25% of would-be cancelers will choose to pause instead, if you give them the option.
The reason? They simply fear paying for something they aren't actively using right now.
Data based on a report by Recurly.
⚖️ Balance Hack
Every founder knows that a walk can help you re-energize. But fewer know about this hack to reduce stress: take a 15 min walk and actively look for things of great scale (tall trees, the open sky, or a huge building).
Scientific research shows that compared to a walk on autopilot, this technique quiets the mental chatter about you and your business.
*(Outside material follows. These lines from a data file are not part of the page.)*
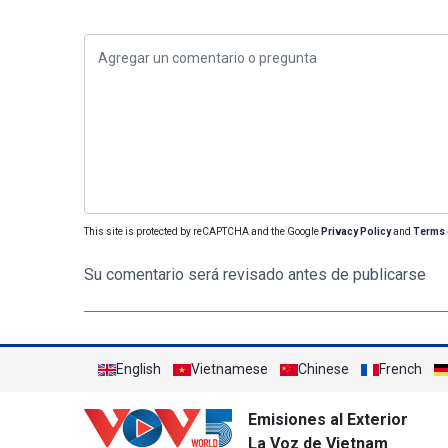
This site is protected by reCAPTCHA and the Google
Privacy Policy
and
Terms 
Su comentario será revisado antes de publicarse
English
Vietnamese
Chinese
French
Emisiones al Exterior
La Voz de Vietnam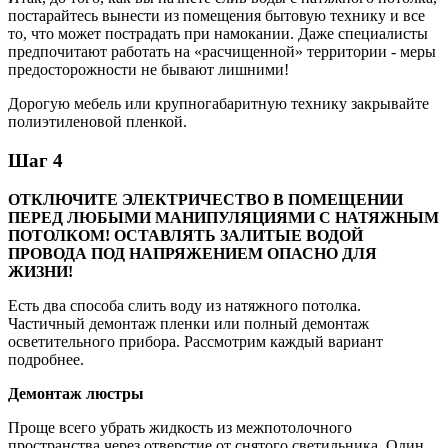
постарайтесь вынести из помещения бытовую технику и все
то, что может пострадать при намокании. Даже специалисты
предпочитают работать на «расчищенной» территории - меры
предосторожности не бывают лишними!
Дорогую мебель или крупногабаритную технику закрывайте
полиэтиленовой пленкой.
Шаг 4
ОТКЛЮЧИТЕ ЭЛЕКТРИЧЕСТВО В ПОМЕЩЕНИИ
ПЕРЕД ЛЮБЫМИ МАНИПУЛЯЦИЯМИ С НАТЯЖНЫМ
ПОТОЛКОМ! ОСТАВЛЯТЬ ЗАЛИТЫЕ ВОДОЙ
ПРОВОДА ПОД НАПРЯЖЕНИЕМ ОПАСНО ДЛЯ
ЖИЗНИ!
Есть два способа слить воду из натяжного потолка.
Частичный демонтаж пленки или полный демонтаж
осветительного прибора. Рассмотрим каждый вариант
подробнее.
Демонтаж люстры
Проще всего убрать жидкость из межпотолочного
пространства через отверстие от снятого светильника. Один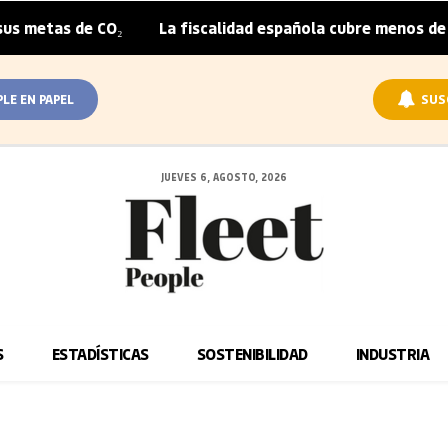
metas de CO₂
La fiscalidad española cubre menos de la m
|
PLE EN PAPEL
SUS
JUEVES 6, AGOSTO, 2026
S
ESTADÍSTICAS
SOSTENIBILIDAD
INDUSTRIA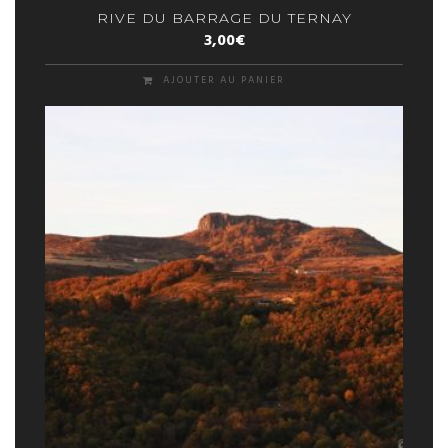
RIVE DU BARRAGE DU TERNAY
3,00
€
AJOUTER AU PANIER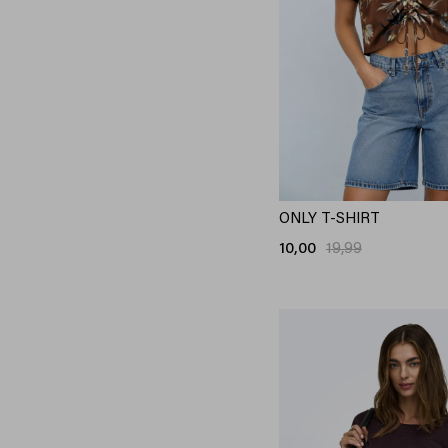
Object
24
Only
242
Pieces
74
Red Button
35
Refined Department
5
Rino & Pelle
5
SisterS point
47
ONLY T-SHIRT
Studio Amaya
5
10,00
19,99
Tommy Jeans
34
Vero Moda
136
Vila
96
Ydence
9
Zoso
76
Zusss
13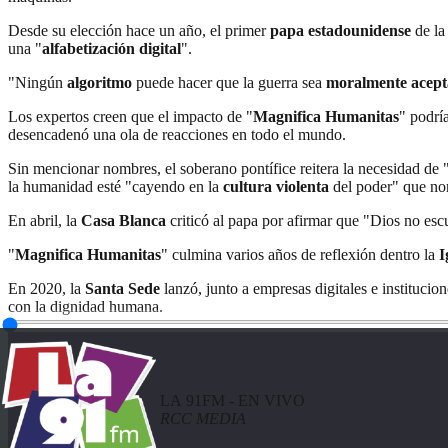
Desde su elección hace un año, el primer
papa estadounidense
de la 
una "
alfabetización digital
".
"Ningún
algoritmo
puede hacer que la guerra sea
moralmente acept
Los expertos creen que el impacto de "
Magnifica Humanitas
" podrí
desencadenó una ola de reacciones en todo el mundo.
Sin mencionar nombres, el soberano pontífice reitera la necesidad de "s
la humanidad esté "cayendo en la
cultura violenta
del poder" que nor
En abril, la
Casa Blanca
criticó al papa por afirmar que "Dios no esc
"
Magnifica Humanitas
" culmina varios años de reflexión dentro la
I
En 2020, la
Santa Sede
lanzó, junto a empresas digitales e institucio
con la dignidad humana.
LA 91FM - EN VIVO
RCC MEDIA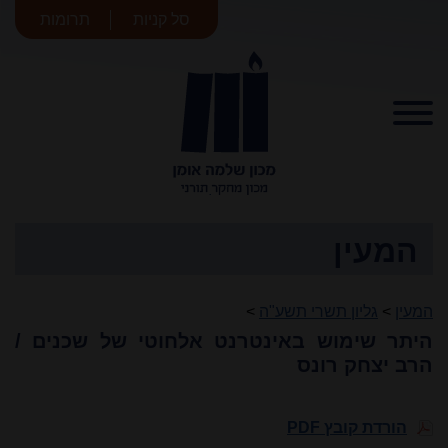
סל קניות
תרומות
מכון שלמה
אומן
המעין
המעין
>
גליון תשרי תשע"ה
>
היתר שימוש באינטרנט אלחוטי של שכנים /
הרב יצחק רונס
הורדת קובץ PDF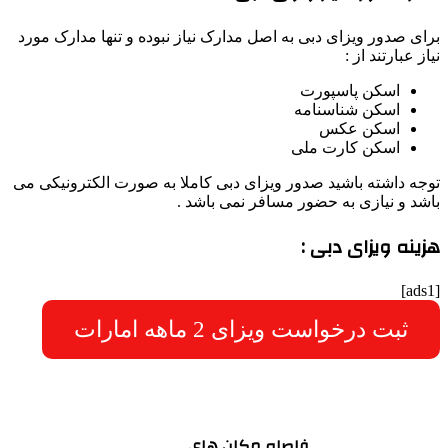
برای صدور ویزای دبی به اصل مدارک نیاز نبوده و تنها مدارک مورد
نیاز عبارتند از :
اسکن پاسپورت
اسکن شناسنامه
اسکن عکس
اسکن کارت ملی
توجه داشته باشید صدور ویزای دبی کاملا به صورت الکترونیکی می
باشد و نیازی به حضور مسافر نمی باشد .
هزینه ویزای دبی :
[ads1]
ثبت درخواست ویزای 2 ماهه امارات
فاصله مکان های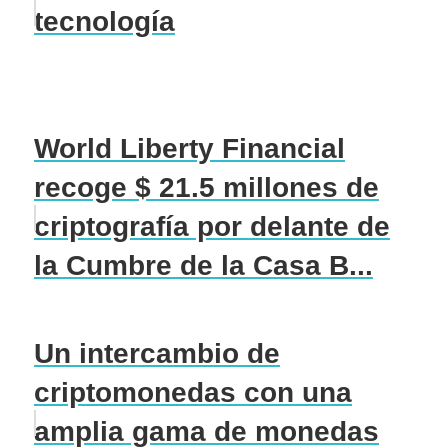
tecnología
World Liberty Financial
recoge $ 21.5 millones de
criptografía por delante de
la Cumbre de la Casa B...
Un intercambio de
criptomonedas con una
amplia gama de monedas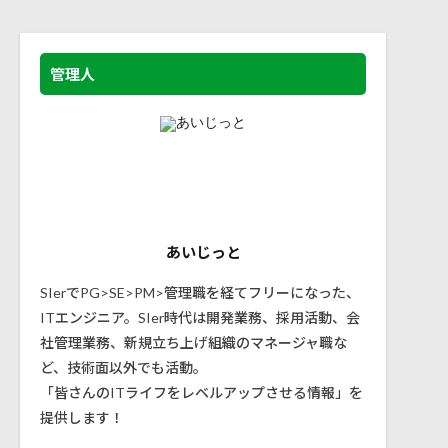
管理人
あいじっと
SIerでPG>SE>PM>管理職を経てフリーになった、
ITエンジニア。SIer時代は開発業務、採用活動、会
社管理業務、新規立ち上げ組織のマネージャ職な
ど、技術面以外でも活動。
「皆さんのITライフをレベルアップさせる情報」を
提供します！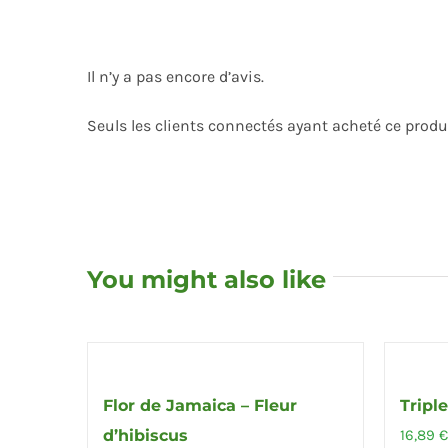
Il n’y a pas encore d’avis.
Seuls les clients connectés ayant acheté ce produit
You might also like
Flor de Jamaica – Fleur
Tripl
d’hibiscus
16,89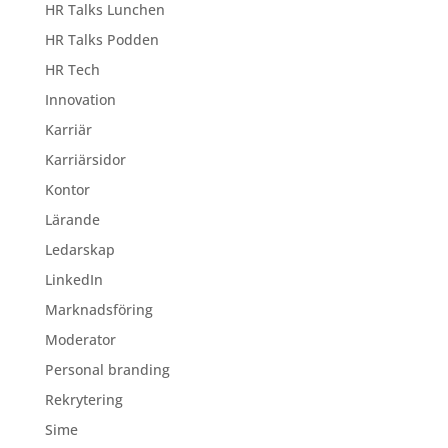
HR Talks Lunchen
HR Talks Podden
HR Tech
Innovation
Karriär
Karriärsidor
Kontor
Lärande
Ledarskap
LinkedIn
Marknadsföring
Moderator
Personal branding
Rekrytering
Sime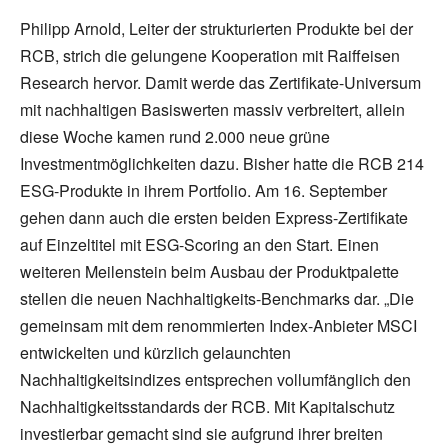
Philipp Arnold, Leiter der strukturierten Produkte bei der
RCB, strich die gelungene Kooperation mit Raiffeisen
Research hervor. Damit werde das Zertifikate-Universum
mit nachhaltigen Basiswerten massiv verbreitert, allein
diese Woche kamen rund 2.000 neue grüne
Investmentmöglichkeiten dazu. Bisher hatte die RCB 214
ESG-Produkte in ihrem Portfolio. Am 16. September
gehen dann auch die ersten beiden Express-Zertifikate
auf Einzeltitel mit ESG-Scoring an den Start. Einen
weiteren Meilenstein beim Ausbau der Produktpalette
stellen die neuen Nachhaltigkeits-Benchmarks dar. „Die
gemeinsam mit dem renommierten Index-Anbieter MSCI
entwickelten und kürzlich gelaunchten
Nachhaltigkeitsindizes entsprechen vollumfänglich den
Nachhaltigkeitsstandards der RCB. Mit Kapitalschutz
investierbar gemacht sind sie aufgrund ihrer breiten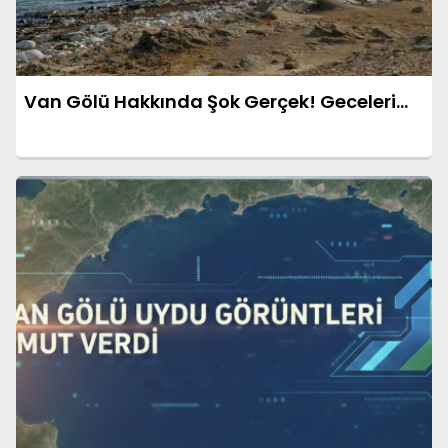
Van Gölü Hakkında Şok Gerçek! Geceleri...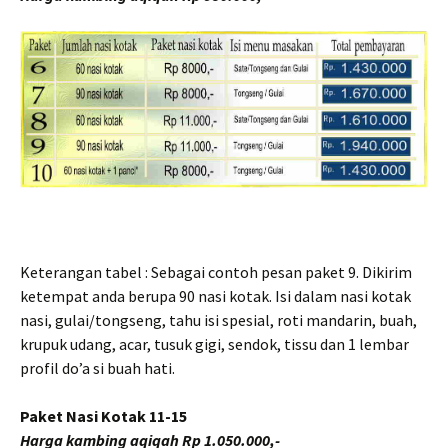
Keterangan tabel : Sebagai contoh pesan paket 9. Dikirim
ketempat anda berupa 90 nasi kotak. Isi dalam nasi kotak
nasi, gulai/tongseng, tahu isi spesial, roti mandarin, buah,
krupuk udang, acar, tusuk gigi, sendok, tissu dan 1 lembar
profil do’a si buah hati.
Paket Nasi Kotak 11-15
Harga kambing aqiqah Rp 1.050.000,-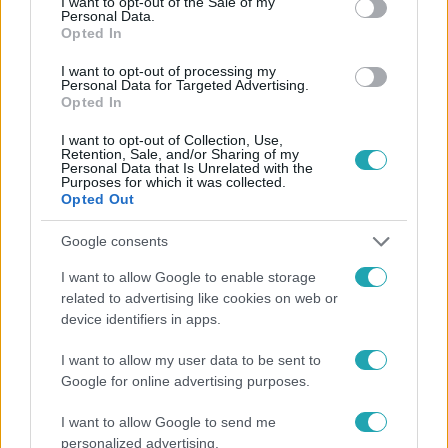
I want to opt-out of the Sale of my
Personal Data.
Opted In
I want to opt-out of processing my
Personal Data for Targeted Advertising.
#
HÍRADÓ
#
EXTRA VIDEÓK
#
POP MERT JULIÁN
Opted In
#
PEDOFILTÖRVÉNY
I want to opt-out of Collection, Use,
Retention, Sale, and/or Sharing of my
Personal Data that Is Unrelated with the
Purposes for which it was collected.
Opted Out
Google consents
I want to allow Google to enable storage
related to advertising like cookies on web or
Népszerű
device identifiers in apps.
I want to allow my user data to be sent to
Google for online advertising purposes.
I want to allow Google to send me
personalized advertising.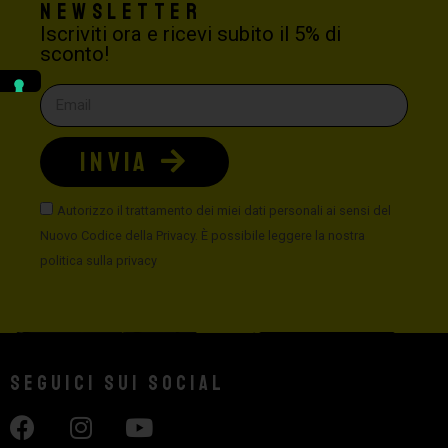
Newsletter
Iscriviti ora e ricevi subito il 5% di
sconto!
INVIA
Autorizzo il trattamento dei miei dati personali ai sensi del
Nuovo Codice della Privacy. È possibile leggere la nostra
politica sulla privacy
Seguici sui social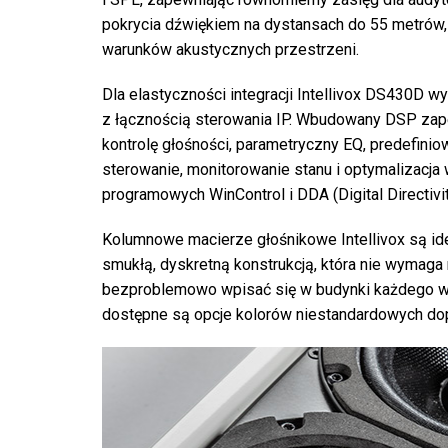
pokrycia dźwiękiem na dystansach do 55 metrów,
warunków akustycznych przestrzeni.
Dla elastyczności integracji Intellivox DS430D 
z łącznością sterowania IP. Wbudowany DSP zap
kontrolę głośności, parametryczny EQ, predefiniow
sterowanie, monitorowanie stanu i optymalizacj
programowych WinControl i DDA (Digital Directivit
Kolumnowe macierze głośnikowe Intellivox są ide
smukłą, dyskretną konstrukcją, która nie wymaga
bezproblemowo wpisać się w budynki każdego wiek
dostępne są opcje kolorów niestandardowych dop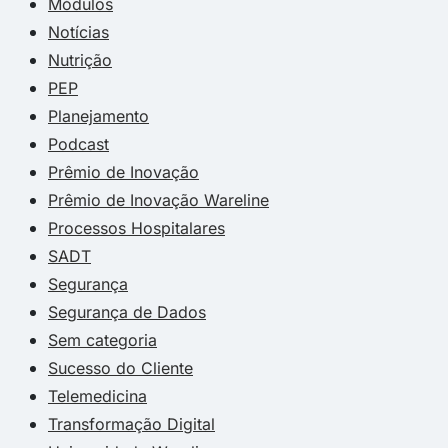
Módulos
Notícias
Nutrição
PEP
Planejamento
Podcast
Prêmio de Inovação
Prêmio de Inovação Wareline
Processos Hospitalares
SADT
Segurança
Segurança de Dados
Sem categoria
Sucesso do Cliente
Telemedicina
Transformação Digital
Inspired by the 'awe walk' research from Dacher Keltner (UC Berkeley psychologist and author of 'Awe').
🚀 Challenge
This week, talk to 3 current leads or recent customers and ask them 3 questions about a competitor they considered:
- What do you like about [competitor]?
- What do you dislike about them?
- What would it take for you to switch to us?
This is how the founder of Twitch got to the core of why people stay, leave, and switch.
Based on the story shared by Shaan Puri on the My First Million podcast.
✨ Recommendation
Wes Kao (co-founder of Maven, and co-creator of the altMBA with Seth Godin) teaches founders how to become more effective communicators.
Four of her frameworks worth stealing:
- Sales, then logistics.
Make the case first (why your product matters) before you dive into the how, the dates, and the details of your product.
- Pre-empt the Most Obvious Objection (MOO).
Whatever your potential customer will push back on first, name it yourself before they do. It builds trust and takes the wind out of the "yeah, but…".
- Signpost.
Busy readers skim your content. Tell them where they are and what matters most ("The key decision here is X") so your point survives a five-second read.
- Strategy, not self-expression.
When you give feedback (to a contractor, a partner, a teammate) the goal is to change behavior, not to release how you feel. Say the version that lands, not the version that's satisfying.
Based on an interview with Wes Kao on Lenny's Podcast.
❓ Question for you to ask another Entrepreneur
Who taught you the definition of 'success' you're still chasing, and did you ever actually agree to it?